Data extracted from a collection
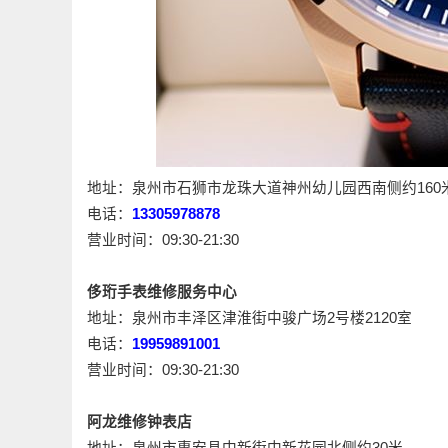
地址：泉州市石狮市龙珠大道神州幼儿园西南侧约160
电话：
13305978878
营业时间：09:30-21:30
侈珩手表维修服务中心
地址：泉州市丰泽区津淮街中骏广场2号楼2120室
电话：
19959891001
营业时间：09:30-21:30
阿龙维修钟表店
地址：泉州市惠安县中新街中新花园北侧约30米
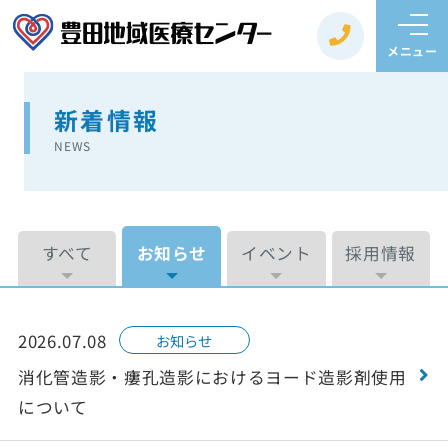
メニュー
新着情報
NEWS
すべて
お知らせ
イベント
採用情報
2026.07.08
お知らせ
消化管造影・瘻孔造影におけるヨード造影剤使用
について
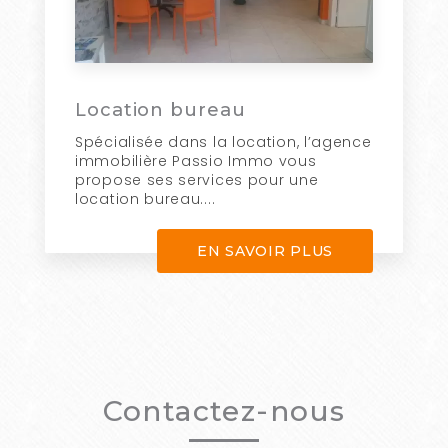
Location bureau
Spécialisée dans la location, l’agence
immobilière Passio Immo vous
propose ses services pour une
location bureau....
EN SAVOIR PLUS
Contactez-nous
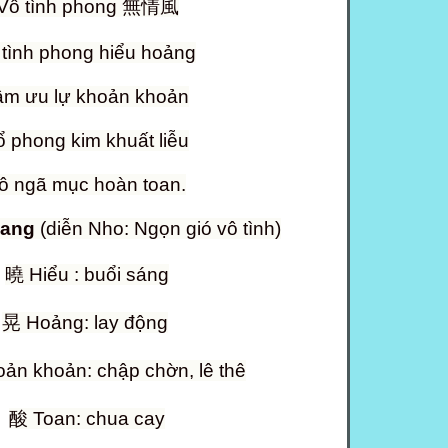
Vô tình phong
無情風
 tình phong hiểu hoảng
âm ưu lự khoản khoản
 phong kim khuất liễu
ô ngã mục hoàn toan.
Lang
(diễn Nho: Ngọn gió vô tình)
曉
Hiểu : buổi sáng
晃
Hoảng: lay động
̉n khoản: chập chờn, lê thê
酸
Toan: chua ca
y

- _What is required_: Except for the pictures, write the data out exactly.

- _Solved problem_:
地址：泉州市石狮市龙珠大道神州幼儿园西南侧约160
电话：
13305978878
营业时间：09:30-21:30
侈珩手表维修服务中心
地址：泉州市丰泽区津淮街中骏广场2号楼2120室
电话：
19959891001
营业时间：09:30-21:30
阿龙维修钟表店
地址：泉州市惠安县中新街中新花园北侧约30米
メニュー
新着情報
NEWS
すべて
お知らせ
イベント
採用情報
2026.07.08
お知らせ
消化管造影・瘻孔造影におけるヨード造影剤使用
について
Location bureau
Spécialisée dans la location, l’agence
immobilière Passio Immo vous
propose ses services pour une
location bureau....
EN SAVOIR PLUS
Contactez-nous
Vô tình phong
無情風
 tình phong hiểu hoảng
âm ưu lự khoản khoản
 phong kim khuất liễu
ô ngã mục hoàn toan.
Lang
(diễn Nho: Ngọn gió vô tình)
曉
Hiểu : buổi sáng
晃
Hoảng: lay động
̉n khoản: chập chờn, lê thê
酸
Toan: chua ca
y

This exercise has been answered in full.